Session: Derivative-free optimization for large scale problems
Chair: Zaikun Zhang
Cluster: Derivative-free Optimization
Talk 1: Scalable derivative-free optimization algorithms with low-dimensional subspace techniques
Speaker: Zaikun Zhang
Abstract: We re-introduce a derivative-free subspace optimization framework originating from Chapter 5 the thesis [Z. Zhang, On Derivative-Free Optimization Methods, PhD thesis, Chinese Academy of Sciences, Beijing, 2012] of the author under the supervision of Ya-xiang Yuan. At each iteration, the framework defines a (low-dimensional) subspace based on an approximate gradient, and then solves a subproblem in this subspace to generate a new iterate. We sketch the global convergence and worst-case complexity analysis of the framework, elaborate on its implementation, and present some numerical results on solving problems with dimension as high as 10,000. The same framework was presented during ICCOPT 2013 in Lisbon under the title "A Derivative-Free Optimization Algorithm with Low-Dimensional Subspace Techniques for Large-Scale Problems", although it remains nearly unknown to the community until very recently. An algorithms following this framework named NEWUOAs was implemented by Zhang in MATLAB in 2011 (https://github.com/newuoas/newuoas), ported to Module-3 by Nystroem (Intel) in 2017, and included in cm3 in 2019 (https://github.com/modula3/cm3/blob/master/caltech-other/newuoa/src/NewUOAs.m3).

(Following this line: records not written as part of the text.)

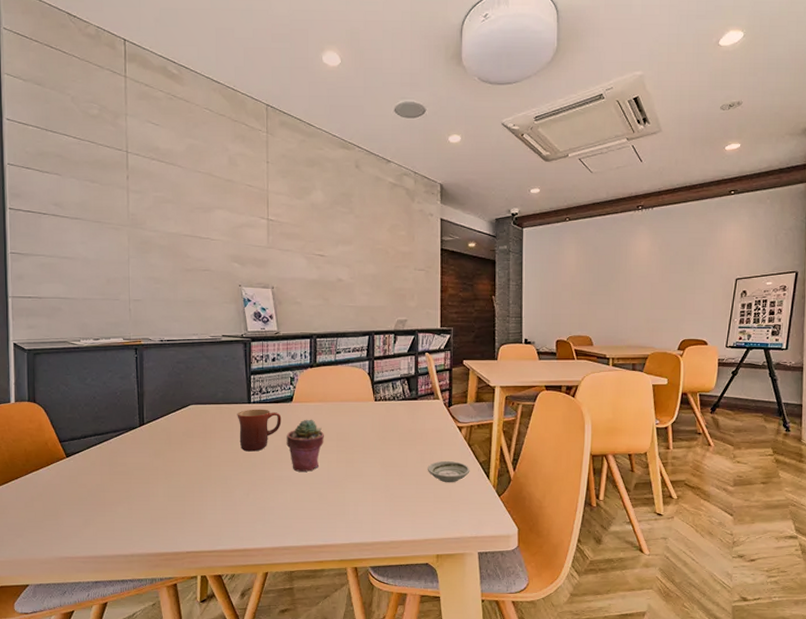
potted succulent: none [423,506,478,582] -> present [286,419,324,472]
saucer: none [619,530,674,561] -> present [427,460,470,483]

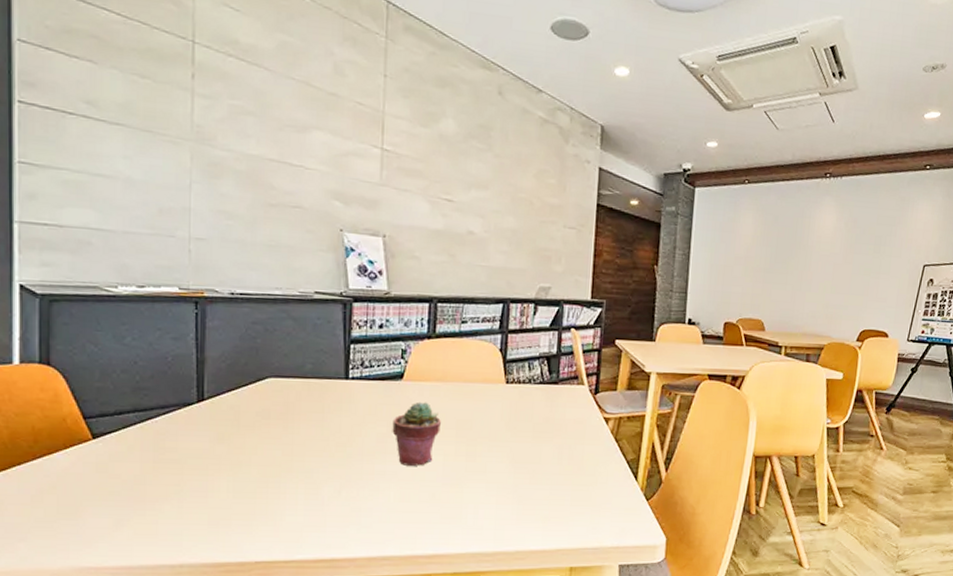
mug: present [237,409,282,452] -> none [329,386,388,440]
saucer: present [427,460,470,483] -> none [565,457,616,484]

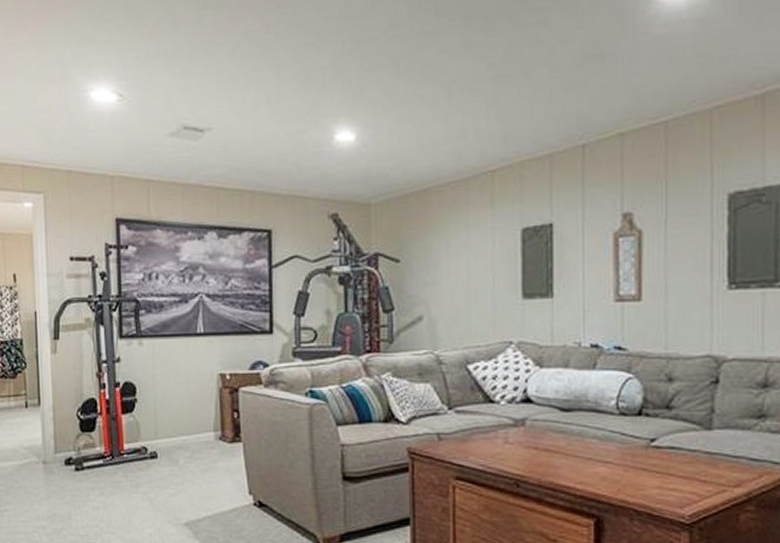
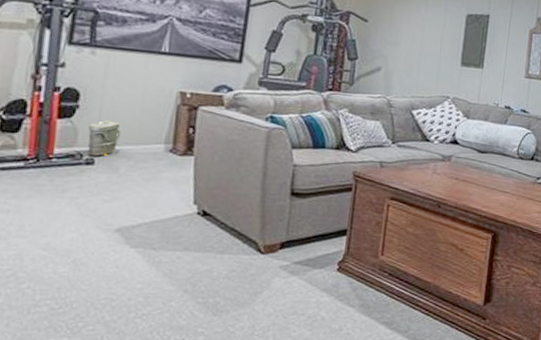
bag: none [148,412,175,449] -> present [87,120,122,156]

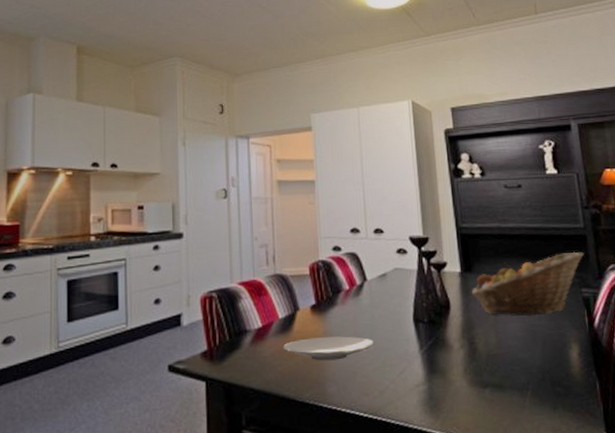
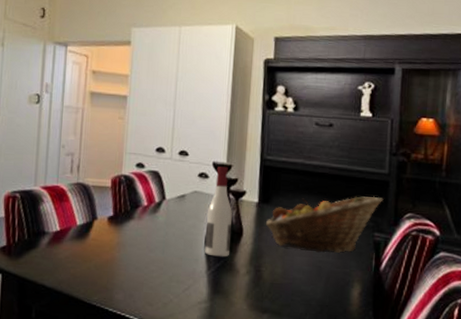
plate: present [282,336,375,361] -> none [77,246,165,270]
wine bottle: none [411,240,440,334] -> present [205,167,232,257]

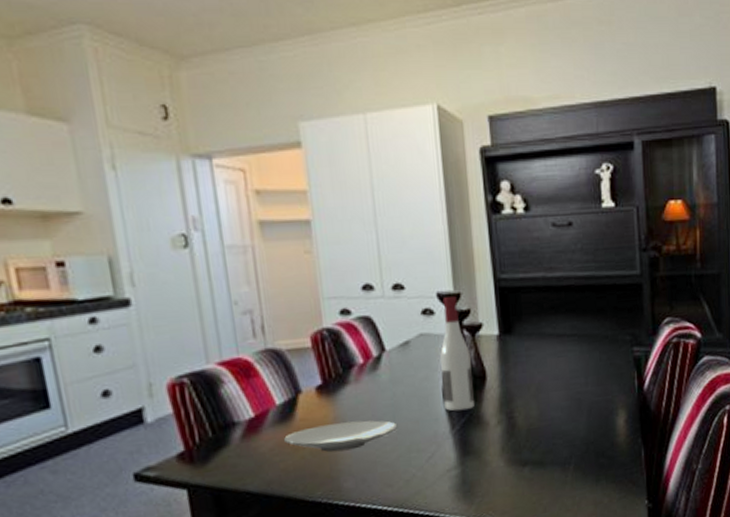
plate: none [77,246,165,270] -> present [283,420,398,452]
fruit basket: present [265,196,384,254] -> none [510,304,639,384]

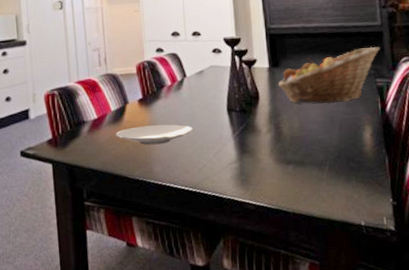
wine bottle: present [440,297,474,411] -> none [225,40,250,121]
fruit basket: none [510,304,639,384] -> present [278,46,380,105]

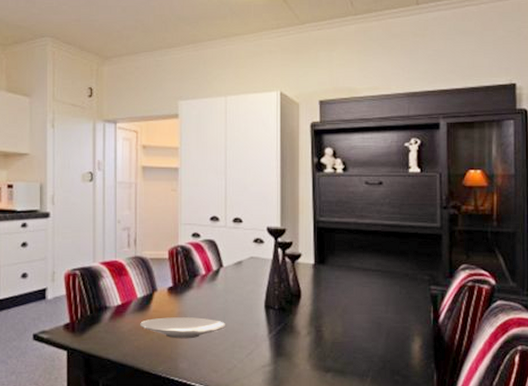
fruit basket: present [278,46,380,105] -> none [322,250,438,309]

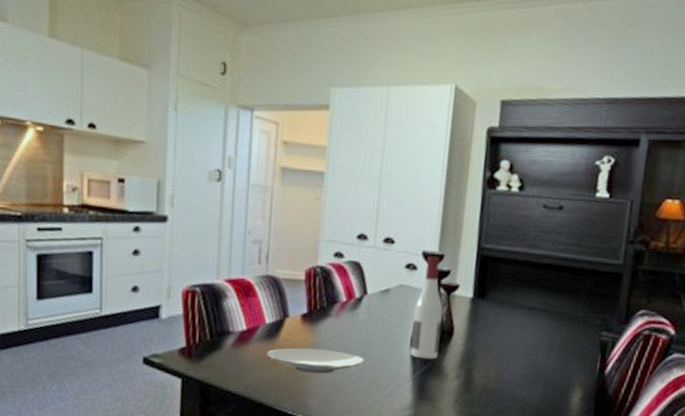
wine bottle: none [265,231,289,320] -> present [410,256,443,360]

Talk 2: High-dimensional DFO: Stochastic subspace descent and improvements
Speaker: Stephen Becker
Abstract: We describe and analyze a family of algorithms which we call "stochastic subspace descent" which use projections of the gradient onto random subspaces, in a slightly similar spirit to well-known work by Nesterov and Spokoiny. We explain the benefits of subspace projection compared to Gaussian directional derivatives. We present a complete convergence analysis, and show that the method is well suited for high-dimensional problems. We also focus on our very recent work for cheap and automatic stepsize selection, as well as some preliminary results on biased sampling which requires leaving the "projected" paradigm.

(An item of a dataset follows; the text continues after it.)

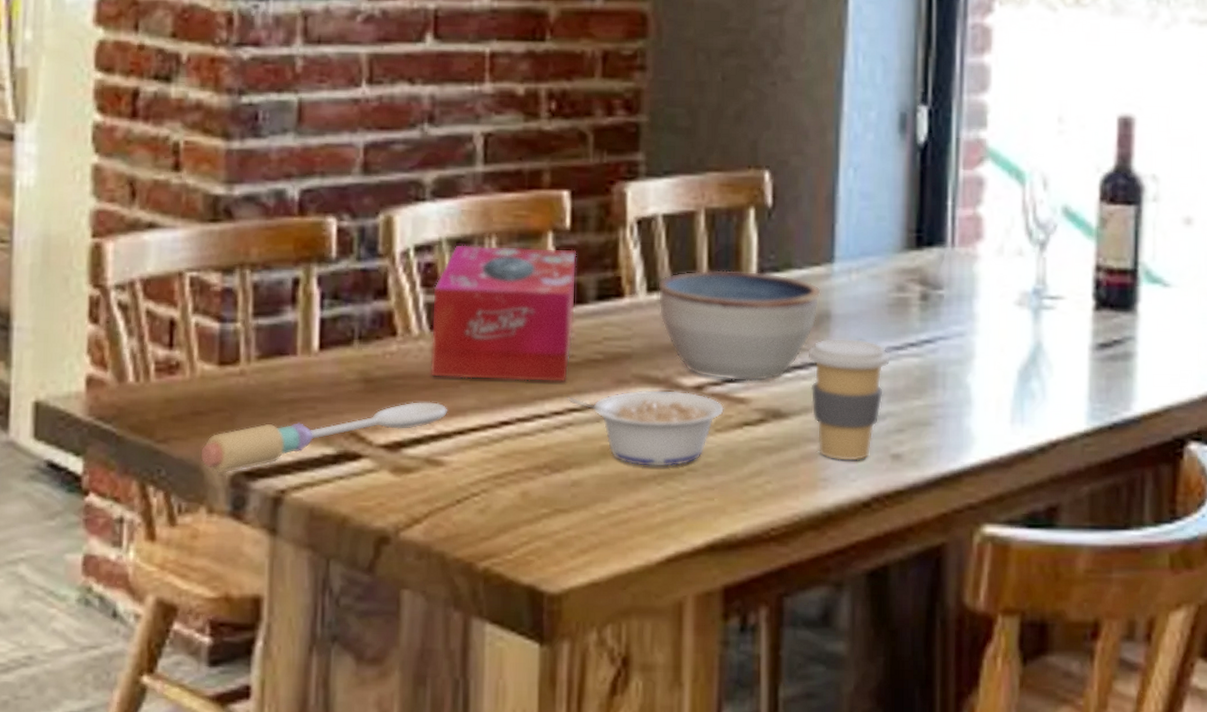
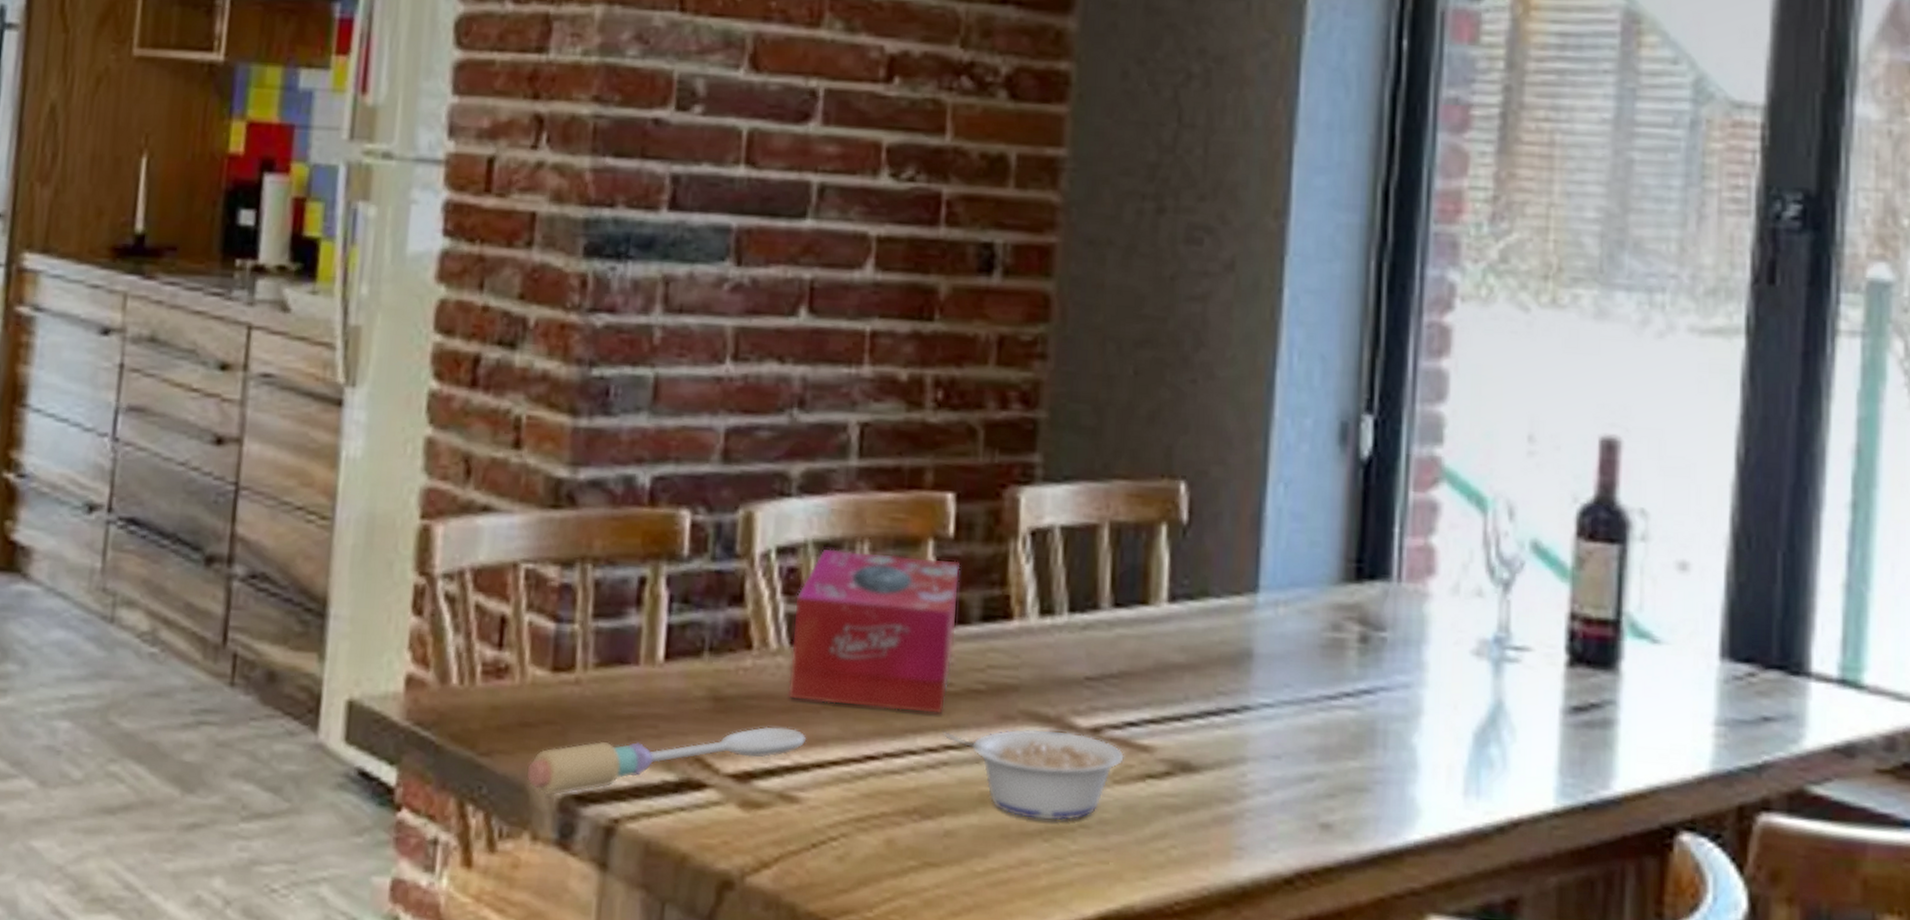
bowl: present [657,270,821,382] -> none [1051,592,1242,727]
coffee cup: present [808,337,891,462] -> none [1224,680,1323,829]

Talk 3: Blockwise direct search methods
Speaker: Haitian Li
Abstract: Direct search methods are one class of derivative-free optimization algorithms that evaluate the objective function only based on the comparison of function values. We introduce a new framework of direct search method called blockwise direct search (BDS), which divides the searching set into blocks. For every iteration, each block has its step size. We develop this framework into a solver, which is open-source and easy to use. In numerical experiments, we observe that BDS can also be compared with model based methods in some cases. In addition, our solver shows its efficiency and stability under noise without introducing specific techniques. BDS can also be used to tune the hyperparameters itself to improve the performance.